> **TEXTO FUENTE**

___

De la ferocidad de aquella contienda civil y de los odios que se despertaron en aquellos años son ejemplo hechos tan terribles como los que se vivieron en la localidad turolense de Belcite en 1837, que podemos conocer de la mano de Jose Antonio Benavente, en el blog Historias del Bajo Aragón, y que son dignos de la mayor de las atrocidades cometidas en los campos de exterminio del siglo XX.

Un notable escritor contemporáneo consigna en estos términos lo que heredó España de aquel funesto déspota:

«Fernando VII nos dejó una herencia peor que él mismo, si es posible: nos dejó a su hermano y a su hija, que encendieron espantosa guerra. Aquel Rey que había engañado a sus padres, a sus maestros, a sus amigos, a sus ministros, a sus partidarios, a sus enemigos, a sus cuatro esposas, a sus hermanos, a su pueblo, a sus aliados, a todo el mundo, engañó también a la misma muerte, que creyó hacernos felices librándonos de semejante diablo. El rastro de miseria y escándalo no ha terminado todavía entre nosotros.»

El 1889 se construyó un monumento a los liberales fallecidos en la Guerra Carlista y se colocó en el Paseo de la Florida en Haro, recibiendo el nombre de “Panteón de los Liberales”. Hoy en día el recuerdo permanece en aquel paseo dando nombre a un parque de la ciudad.

___

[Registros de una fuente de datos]
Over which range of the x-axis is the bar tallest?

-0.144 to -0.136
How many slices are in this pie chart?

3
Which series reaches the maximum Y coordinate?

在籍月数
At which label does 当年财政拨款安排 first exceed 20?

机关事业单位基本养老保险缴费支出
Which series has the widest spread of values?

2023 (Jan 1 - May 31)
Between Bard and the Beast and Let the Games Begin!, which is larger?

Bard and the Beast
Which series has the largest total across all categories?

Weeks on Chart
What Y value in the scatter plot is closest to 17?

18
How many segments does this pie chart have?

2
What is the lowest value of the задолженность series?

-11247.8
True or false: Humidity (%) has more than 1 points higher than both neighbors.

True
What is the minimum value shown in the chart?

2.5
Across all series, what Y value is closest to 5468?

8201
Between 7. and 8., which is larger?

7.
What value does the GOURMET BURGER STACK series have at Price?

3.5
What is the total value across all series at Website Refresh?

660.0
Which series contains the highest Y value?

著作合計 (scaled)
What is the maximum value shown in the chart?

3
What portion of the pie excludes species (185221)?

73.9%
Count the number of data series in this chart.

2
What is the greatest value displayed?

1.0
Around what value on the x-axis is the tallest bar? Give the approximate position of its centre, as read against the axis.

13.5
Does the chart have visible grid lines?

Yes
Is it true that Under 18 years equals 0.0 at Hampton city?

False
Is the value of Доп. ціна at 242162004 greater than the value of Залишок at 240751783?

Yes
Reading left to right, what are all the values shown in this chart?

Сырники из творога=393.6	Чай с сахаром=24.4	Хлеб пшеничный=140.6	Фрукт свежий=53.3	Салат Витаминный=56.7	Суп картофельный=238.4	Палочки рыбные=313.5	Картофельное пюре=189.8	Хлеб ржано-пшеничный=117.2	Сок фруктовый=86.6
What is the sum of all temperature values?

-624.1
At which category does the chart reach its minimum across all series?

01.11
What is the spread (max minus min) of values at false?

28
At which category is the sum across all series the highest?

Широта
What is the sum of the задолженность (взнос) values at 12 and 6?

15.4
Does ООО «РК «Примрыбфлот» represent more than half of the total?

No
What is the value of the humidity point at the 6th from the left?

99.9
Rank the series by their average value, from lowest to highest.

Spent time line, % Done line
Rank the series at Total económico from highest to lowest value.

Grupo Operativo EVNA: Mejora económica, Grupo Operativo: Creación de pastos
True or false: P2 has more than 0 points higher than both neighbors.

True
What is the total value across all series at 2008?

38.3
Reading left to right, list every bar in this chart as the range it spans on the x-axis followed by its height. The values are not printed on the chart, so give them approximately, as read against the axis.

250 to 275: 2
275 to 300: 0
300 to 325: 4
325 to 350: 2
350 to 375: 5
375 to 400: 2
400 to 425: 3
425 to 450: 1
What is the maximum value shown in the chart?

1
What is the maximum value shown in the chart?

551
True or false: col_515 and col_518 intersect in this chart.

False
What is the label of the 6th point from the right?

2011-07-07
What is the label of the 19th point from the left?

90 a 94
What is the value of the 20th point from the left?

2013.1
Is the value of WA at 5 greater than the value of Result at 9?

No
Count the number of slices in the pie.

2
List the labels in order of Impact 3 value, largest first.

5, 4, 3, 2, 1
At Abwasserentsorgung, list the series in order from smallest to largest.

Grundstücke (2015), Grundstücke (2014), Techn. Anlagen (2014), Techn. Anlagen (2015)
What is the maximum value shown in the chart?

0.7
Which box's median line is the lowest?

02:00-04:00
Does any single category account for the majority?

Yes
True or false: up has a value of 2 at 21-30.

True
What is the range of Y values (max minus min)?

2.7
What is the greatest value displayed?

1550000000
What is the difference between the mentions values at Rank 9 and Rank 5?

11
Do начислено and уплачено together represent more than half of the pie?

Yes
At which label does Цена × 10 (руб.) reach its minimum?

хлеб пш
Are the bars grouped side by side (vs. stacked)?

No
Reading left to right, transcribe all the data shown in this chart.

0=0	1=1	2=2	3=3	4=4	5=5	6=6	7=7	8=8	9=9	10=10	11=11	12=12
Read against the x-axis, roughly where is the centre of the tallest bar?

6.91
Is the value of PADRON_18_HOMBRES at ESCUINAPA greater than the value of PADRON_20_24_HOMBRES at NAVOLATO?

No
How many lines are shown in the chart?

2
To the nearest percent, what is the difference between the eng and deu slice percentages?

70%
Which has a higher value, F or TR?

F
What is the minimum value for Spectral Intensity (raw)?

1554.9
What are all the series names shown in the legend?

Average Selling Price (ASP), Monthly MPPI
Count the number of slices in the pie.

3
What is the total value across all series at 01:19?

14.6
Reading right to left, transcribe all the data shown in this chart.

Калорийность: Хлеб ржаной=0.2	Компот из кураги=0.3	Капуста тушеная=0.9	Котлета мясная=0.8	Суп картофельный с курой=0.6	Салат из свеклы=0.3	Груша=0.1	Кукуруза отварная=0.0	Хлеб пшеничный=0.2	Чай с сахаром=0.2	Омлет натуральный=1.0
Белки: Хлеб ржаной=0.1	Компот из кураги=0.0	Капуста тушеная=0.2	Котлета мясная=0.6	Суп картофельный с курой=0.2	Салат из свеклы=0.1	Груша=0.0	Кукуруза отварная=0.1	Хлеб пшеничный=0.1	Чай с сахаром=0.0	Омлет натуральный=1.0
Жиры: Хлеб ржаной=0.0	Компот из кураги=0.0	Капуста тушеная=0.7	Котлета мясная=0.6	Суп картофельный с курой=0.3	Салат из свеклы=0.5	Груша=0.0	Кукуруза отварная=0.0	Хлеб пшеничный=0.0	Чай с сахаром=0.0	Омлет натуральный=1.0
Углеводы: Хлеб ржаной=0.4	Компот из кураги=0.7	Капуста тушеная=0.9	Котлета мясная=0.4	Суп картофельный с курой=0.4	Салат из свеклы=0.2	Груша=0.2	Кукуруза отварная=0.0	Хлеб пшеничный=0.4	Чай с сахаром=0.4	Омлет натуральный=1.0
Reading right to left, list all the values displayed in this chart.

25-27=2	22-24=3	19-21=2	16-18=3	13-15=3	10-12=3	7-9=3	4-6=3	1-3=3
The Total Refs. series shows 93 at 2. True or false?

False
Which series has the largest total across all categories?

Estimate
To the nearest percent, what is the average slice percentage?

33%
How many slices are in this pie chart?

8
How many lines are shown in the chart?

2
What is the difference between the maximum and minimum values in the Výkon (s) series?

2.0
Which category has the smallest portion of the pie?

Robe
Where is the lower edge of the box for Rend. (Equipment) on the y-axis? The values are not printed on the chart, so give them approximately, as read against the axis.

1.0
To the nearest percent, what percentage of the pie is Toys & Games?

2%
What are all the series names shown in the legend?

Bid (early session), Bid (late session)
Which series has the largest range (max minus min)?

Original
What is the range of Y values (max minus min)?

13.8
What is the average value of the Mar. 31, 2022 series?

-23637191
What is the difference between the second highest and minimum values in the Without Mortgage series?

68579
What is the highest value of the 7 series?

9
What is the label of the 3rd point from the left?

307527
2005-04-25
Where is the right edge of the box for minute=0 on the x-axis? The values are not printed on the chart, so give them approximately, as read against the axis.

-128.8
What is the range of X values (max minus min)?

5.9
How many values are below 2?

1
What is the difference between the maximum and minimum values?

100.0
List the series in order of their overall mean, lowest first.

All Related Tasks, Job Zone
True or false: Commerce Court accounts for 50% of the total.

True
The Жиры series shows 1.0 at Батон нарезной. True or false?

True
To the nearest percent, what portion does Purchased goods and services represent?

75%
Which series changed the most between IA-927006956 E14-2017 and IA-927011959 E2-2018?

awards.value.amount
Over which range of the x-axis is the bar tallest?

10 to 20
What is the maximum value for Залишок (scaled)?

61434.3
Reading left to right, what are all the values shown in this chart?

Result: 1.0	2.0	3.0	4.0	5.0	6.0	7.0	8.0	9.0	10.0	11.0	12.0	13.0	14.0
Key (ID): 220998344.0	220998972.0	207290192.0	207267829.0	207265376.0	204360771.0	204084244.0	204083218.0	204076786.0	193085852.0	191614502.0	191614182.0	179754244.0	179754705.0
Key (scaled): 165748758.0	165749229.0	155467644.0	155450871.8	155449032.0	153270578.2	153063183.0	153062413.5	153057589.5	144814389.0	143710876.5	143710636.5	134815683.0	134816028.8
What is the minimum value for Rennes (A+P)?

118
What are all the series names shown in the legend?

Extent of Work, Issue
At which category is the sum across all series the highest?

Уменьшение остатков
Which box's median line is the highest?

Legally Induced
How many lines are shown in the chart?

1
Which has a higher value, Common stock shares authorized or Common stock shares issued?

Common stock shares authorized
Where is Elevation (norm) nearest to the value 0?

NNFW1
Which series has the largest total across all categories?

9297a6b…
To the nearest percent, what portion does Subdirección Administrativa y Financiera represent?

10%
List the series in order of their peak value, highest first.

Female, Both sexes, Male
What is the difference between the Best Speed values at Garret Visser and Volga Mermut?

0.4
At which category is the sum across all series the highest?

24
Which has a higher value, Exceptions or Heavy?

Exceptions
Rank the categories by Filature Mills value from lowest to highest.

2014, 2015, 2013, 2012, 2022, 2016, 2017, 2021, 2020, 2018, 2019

___

> **CONSIGNAS DE TRABAJO**
**1.** Copie del texto fuente el fragmento que va desde "El 1889 se construyó" hasta "de la ciudad.".
**2.** Según la cita incluida en el texto fuente, ¿a qué familiares había engañado aquel Rey? Enumérelos todos.
**3.** De acuerdo con el texto fuente, ¿dónde se colocó el monumento a los liberales fallecidos en la Guerra Carlista?

> **RESPUESTAS**
**1.**
El 1889 se construyó un monumento a los liberales fallecidos en la Guerra Carlista y se colocó en el Paseo de la Florida en Haro, recibiendo el nombre de “Panteón de los Liberales”. Hoy en día el recuerdo permanece en aquel paseo dando nombre a un parque de la ciudad.

**2.** Sus padres, sus cuatro esposas y sus hermanos.

**3.** En el Paseo de la Florida, en Haro.